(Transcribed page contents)
┄┄┄┄┄┄┄┄┄┄┄┄┄┄┄┄┄┄┄┄

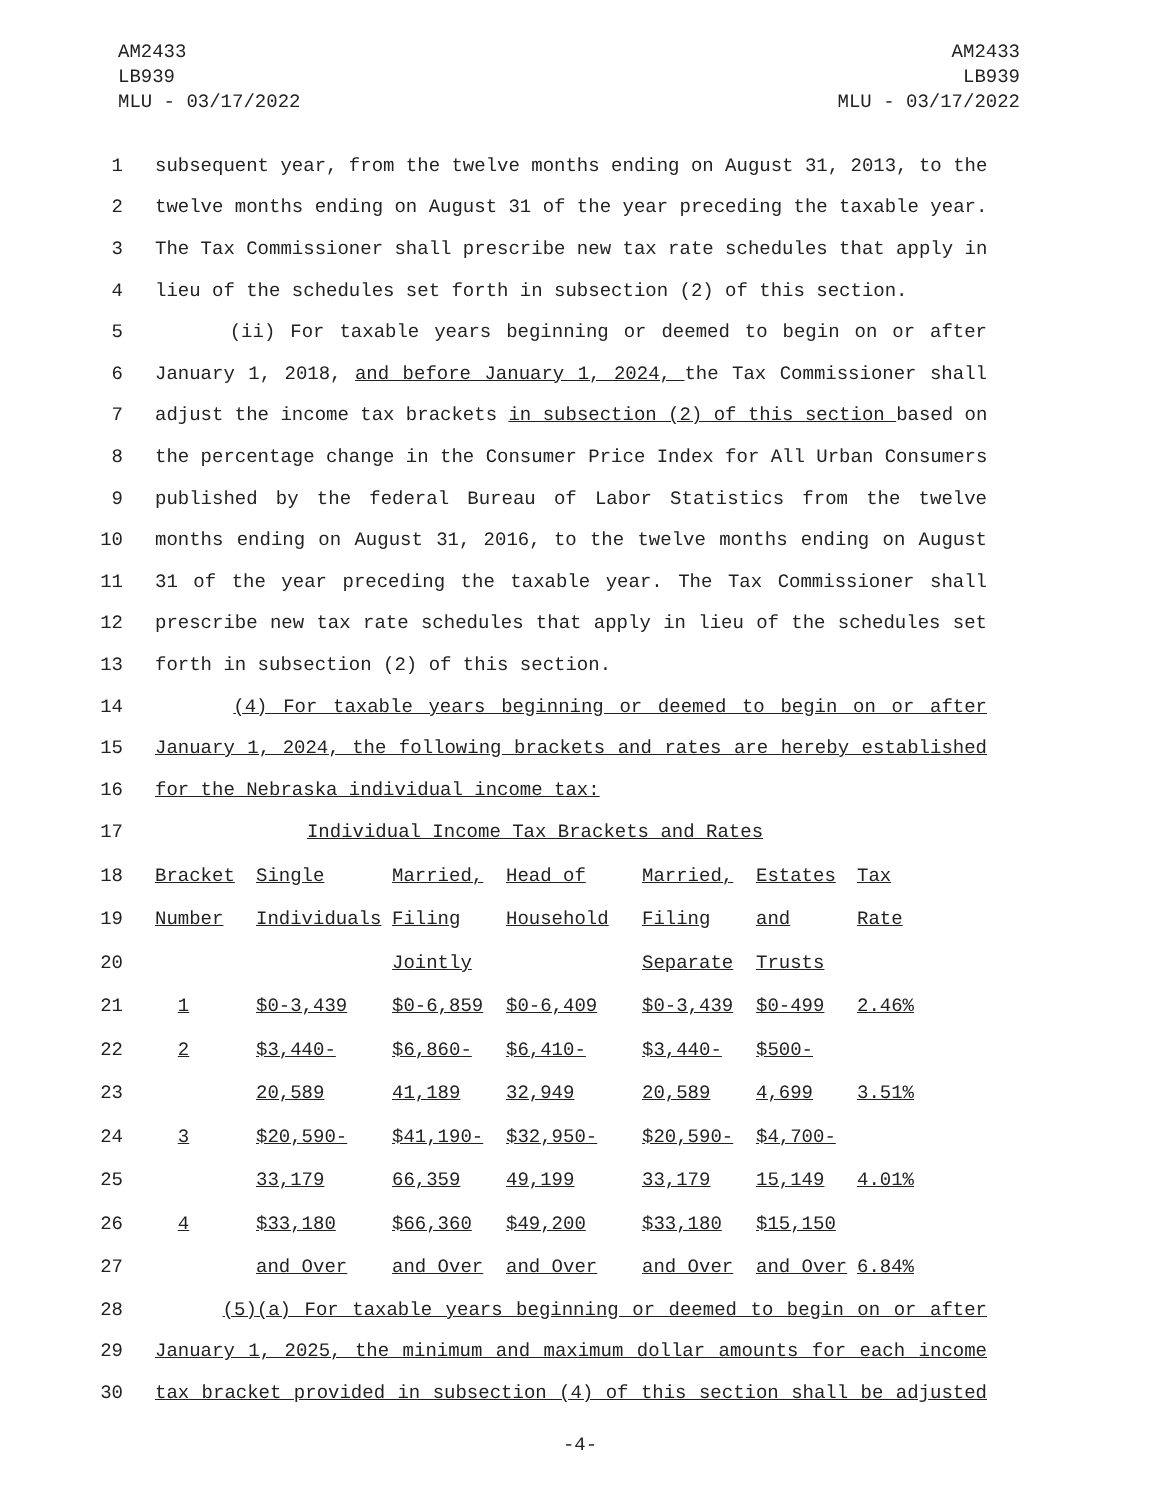AM2433
LB939
MLU - 03/17/2022
AM2433
LB939
MLU - 03/17/2022
1 subsequent year, from the twelve months ending on August 31, 2013, to the
2 twelve months ending on August 31 of the year preceding the taxable year.
3 The Tax Commissioner shall prescribe new tax rate schedules that apply in
4 lieu of the schedules set forth in subsection (2) of this section.
5 (ii) For taxable years beginning or deemed to begin on or after
6 January 1, 2018, and before January 1, 2024, the Tax Commissioner shall
7 adjust the income tax brackets in subsection (2) of this section based on
8 the percentage change in the Consumer Price Index for All Urban Consumers
9 published by the federal Bureau of Labor Statistics from the twelve
10 months ending on August 31, 2016, to the twelve months ending on August
11 31 of the year preceding the taxable year. The Tax Commissioner shall
12 prescribe new tax rate schedules that apply in lieu of the schedules set
13 forth in subsection (2) of this section.
14 (4) For taxable years beginning or deemed to begin on or after
15 January 1, 2024, the following brackets and rates are hereby established
16 for the Nebraska individual income tax:
| 17 | Individual Income Tax Brackets and Rates | | | | | | |
| 18 | Bracket | Single | Married, | Head of | Married, | Estates | Tax |
| 19 | Number | Individuals | Filing | Household | Filing | and | Rate |
| 20 | | | Jointly | | Separate | Trusts | |
| 21 | 1 | $0-3,439 | $0-6,859 | $0-6,409 | $0-3,439 | $0-499 | 2.46% |
| 22 | 2 | $3,440- | $6,860- | $6,410- | $3,440- | $500- | |
| 23 | | 20,589 | 41,189 | 32,949 | 20,589 | 4,699 | 3.51% |
| 24 | 3 | $20,590- | $41,190- | $32,950- | $20,590- | $4,700- | |
| 25 | | 33,179 | 66,359 | 49,199 | 33,179 | 15,149 | 4.01% |
| 26 | 4 | $33,180 | $66,360 | $49,200 | $33,180 | $15,150 | |
| 27 | | and Over | and Over | and Over | and Over | and Over | 6.84% |
28 (5)(a) For taxable years beginning or deemed to begin on or after
29 January 1, 2025, the minimum and maximum dollar amounts for each income
30 tax bracket provided in subsection (4) of this section shall be adjusted
-4-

┄┄┄┄┄┄┄┄┄┄┄┄┄┄┄┄┄┄┄┄

Work request>
For this exercise, output exactly the lines above from the line with "12 prescribe new" to the line with "29 January 1, 2025, the", counting both, and leave out the rest.

Your solution>
12 prescribe new tax rate schedules that apply in lieu of the schedules set
13 forth in subsection (2) of this section.
14 (4) For taxable years beginning or deemed to begin on or after
15 January 1, 2024, the following brackets and rates are hereby established
16 for the Nebraska individual income tax:
| 17 | Individual Income Tax Brackets and Rates | | | | | | |
| 18 | Bracket | Single | Married, | Head of | Married, | Estates | Tax |
| 19 | Number | Individuals | Filing | Household | Filing | and | Rate |
| 20 | | | Jointly | | Separate | Trusts | |
| 21 | 1 | $0-3,439 | $0-6,859 | $0-6,409 | $0-3,439 | $0-499 | 2.46% |
| 22 | 2 | $3,440- | $6,860- | $6,410- | $3,440- | $500- | |
| 23 | | 20,589 | 41,189 | 32,949 | 20,589 | 4,699 | 3.51% |
| 24 | 3 | $20,590- | $41,190- | $32,950- | $20,590- | $4,700- | |
| 25 | | 33,179 | 66,359 | 49,199 | 33,179 | 15,149 | 4.01% |
| 26 | 4 | $33,180 | $66,360 | $49,200 | $33,180 | $15,150 | |
| 27 | | and Over | and Over | and Over | and Over | and Over | 6.84% |
28 (5)(a) For taxable years beginning or deemed to begin on or after
29 January 1, 2025, the minimum and maximum dollar amounts for each income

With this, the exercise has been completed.